Directions for this task:
Search the material for the word "شاشة" and copy each line that holds it.

==*==

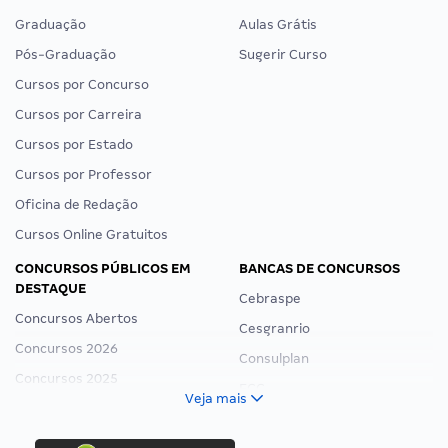
Graduação
Aulas Grátis
Pós-Graduação
Sugerir Curso
Cursos por Concurso
Cursos por Carreira
Cursos por Estado
Cursos por Professor
Oficina de Redação
Cursos Online Gratuitos
CONCURSOS PÚBLICOS EM
BANCAS DE CONCURSOS
DESTAQUE
Cebraspe
Concursos Abertos
Cesgranrio
Concursos 2026
Consulplan
Concursos 2025
FCC
Veja mais
Concurso Nacional Unificado
FGV
Concurso Ibama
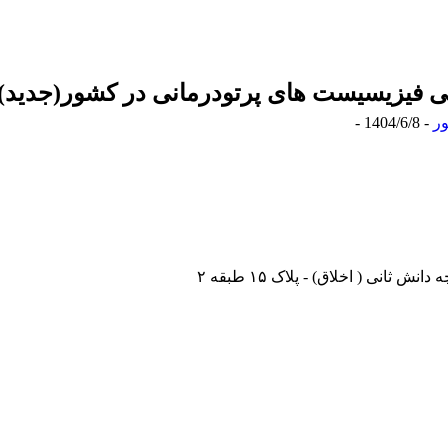
 فیزیسیست های پرتودرمانی در کشور(جدید)
ر
- 1404/6/8 -
نی ( اخلاق) - پلاک ۱۵ طبقه ۲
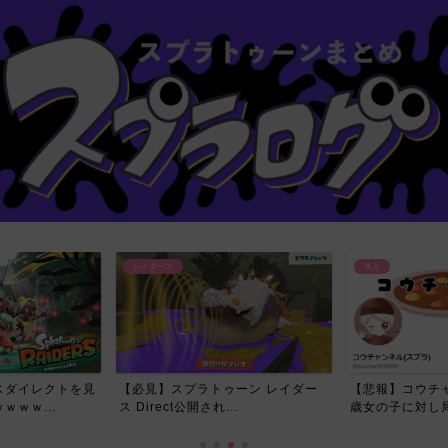
炎上
レイダース
ーン レイダー
【悲報】コウチャンネルさん、17
今回のレイダー
.
歳女の子に対し局部の写真...
スプラ民が喜んだ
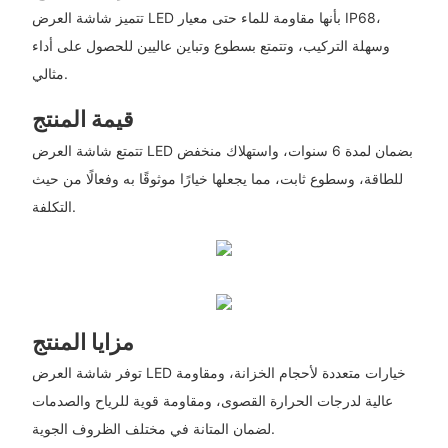
تتميز شاشة العرض LED بأنها مقاومة للماء حتى معيار IP68،
وسهلة التركيب، وتتمتع بسطوع وتباين عاليين للحصول على أداء
مثالي.
قيمة المنتج
تتمتع شاشة العرض LED بضمان لمدة 6 سنوات، واستهلاك منخفض
للطاقة، وسطوع ثابت، مما يجعلها خيارًا موثوقًا به وفعالًا من حيث
التكلفة.
مزايا المنتج
توفر شاشة العرض LED خيارات متعددة لأحجام الخزانة، ومقاومة
عالية لدرجات الحرارة القصوى، ومقاومة قوية للرياح والصدمات
لضمان المتانة في مختلف الظروف الجوية.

==*==

Output for this exercise:
تتميز شاشة العرض LED بأنها مقاومة للماء حتى معيار IP68،
تتمتع شاشة العرض LED بضمان لمدة 6 سنوات، واستهلاك منخفض
توفر شاشة العرض LED خيارات متعددة لأحجام الخزانة، ومقاومة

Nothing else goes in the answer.